(Work instructions): What lines below hold the string "that"? Copy them all.

------------

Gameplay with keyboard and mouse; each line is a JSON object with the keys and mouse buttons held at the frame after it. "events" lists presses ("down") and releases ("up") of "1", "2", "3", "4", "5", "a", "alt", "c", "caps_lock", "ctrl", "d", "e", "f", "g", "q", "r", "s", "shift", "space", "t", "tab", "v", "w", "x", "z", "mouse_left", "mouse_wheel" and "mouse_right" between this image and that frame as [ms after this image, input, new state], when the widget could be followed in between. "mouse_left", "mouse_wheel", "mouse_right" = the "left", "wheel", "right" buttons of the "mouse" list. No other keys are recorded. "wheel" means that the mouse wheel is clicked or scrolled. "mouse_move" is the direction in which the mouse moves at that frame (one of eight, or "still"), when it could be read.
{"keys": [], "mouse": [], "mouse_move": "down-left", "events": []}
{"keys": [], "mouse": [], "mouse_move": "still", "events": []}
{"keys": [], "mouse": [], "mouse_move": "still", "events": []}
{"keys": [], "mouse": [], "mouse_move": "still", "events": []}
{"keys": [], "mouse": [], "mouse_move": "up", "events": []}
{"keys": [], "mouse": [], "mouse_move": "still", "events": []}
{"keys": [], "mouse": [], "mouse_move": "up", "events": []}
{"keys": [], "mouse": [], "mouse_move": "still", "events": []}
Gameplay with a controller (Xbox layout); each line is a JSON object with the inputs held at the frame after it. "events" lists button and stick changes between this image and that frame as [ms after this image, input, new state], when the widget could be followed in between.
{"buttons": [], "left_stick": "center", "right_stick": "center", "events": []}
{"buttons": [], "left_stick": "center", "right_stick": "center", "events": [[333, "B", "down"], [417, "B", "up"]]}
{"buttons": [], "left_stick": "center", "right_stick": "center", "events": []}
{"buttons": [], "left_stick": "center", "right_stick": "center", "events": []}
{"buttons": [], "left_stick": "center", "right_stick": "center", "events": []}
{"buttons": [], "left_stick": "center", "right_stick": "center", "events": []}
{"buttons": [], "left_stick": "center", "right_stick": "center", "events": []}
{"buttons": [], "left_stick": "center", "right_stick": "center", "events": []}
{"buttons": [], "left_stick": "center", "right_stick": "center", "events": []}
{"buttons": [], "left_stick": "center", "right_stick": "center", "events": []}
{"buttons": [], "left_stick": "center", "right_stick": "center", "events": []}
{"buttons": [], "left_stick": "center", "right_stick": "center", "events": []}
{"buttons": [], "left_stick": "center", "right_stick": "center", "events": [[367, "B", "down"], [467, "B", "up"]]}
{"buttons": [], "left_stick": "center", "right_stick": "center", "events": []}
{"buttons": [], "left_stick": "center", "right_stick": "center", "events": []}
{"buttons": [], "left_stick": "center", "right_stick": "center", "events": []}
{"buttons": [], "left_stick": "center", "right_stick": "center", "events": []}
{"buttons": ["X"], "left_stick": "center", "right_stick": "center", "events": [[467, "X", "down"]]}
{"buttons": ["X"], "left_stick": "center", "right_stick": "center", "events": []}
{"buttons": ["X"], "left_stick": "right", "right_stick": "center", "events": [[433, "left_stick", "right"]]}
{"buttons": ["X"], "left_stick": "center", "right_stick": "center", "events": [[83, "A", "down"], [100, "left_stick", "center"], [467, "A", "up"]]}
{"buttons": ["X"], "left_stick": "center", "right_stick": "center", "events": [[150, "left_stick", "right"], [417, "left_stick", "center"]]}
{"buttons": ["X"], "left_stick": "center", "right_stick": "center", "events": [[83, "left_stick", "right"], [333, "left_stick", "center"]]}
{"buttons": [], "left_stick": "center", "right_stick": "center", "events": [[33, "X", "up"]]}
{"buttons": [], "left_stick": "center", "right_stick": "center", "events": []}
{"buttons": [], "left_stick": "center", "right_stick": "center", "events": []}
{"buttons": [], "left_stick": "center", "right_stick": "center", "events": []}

------------

(Written solution):
Gameplay with keyboard and mouse; each line is a JSON object with the keys and mouse buttons held at the frame after it. "events" lists presses ("down") and releases ("up") of "1", "2", "3", "4", "5", "a", "alt", "c", "caps_lock", "ctrl", "d", "e", "f", "g", "q", "r", "s", "shift", "space", "t", "tab", "v", "w", "x", "z", "mouse_left", "mouse_wheel" and "mouse_right" between this image and that frame as [ms after this image, input, new state], when the widget could be followed in between. "mouse_left", "mouse_wheel", "mouse_right" = the "left", "wheel", "right" buttons of the "mouse" list. No other keys are recorded. "wheel" means that the mouse wheel is clicked or scrolled. "mouse_move" is the direction in which the mouse moves at that frame (one of eight, or "still"), when it could be read.
Gameplay with a controller (Xbox layout); each line is a JSON object with the inputs held at the frame after it. "events" lists button and stick changes between this image and that frame as [ms after this image, input, new state], when the widget could be followed in between.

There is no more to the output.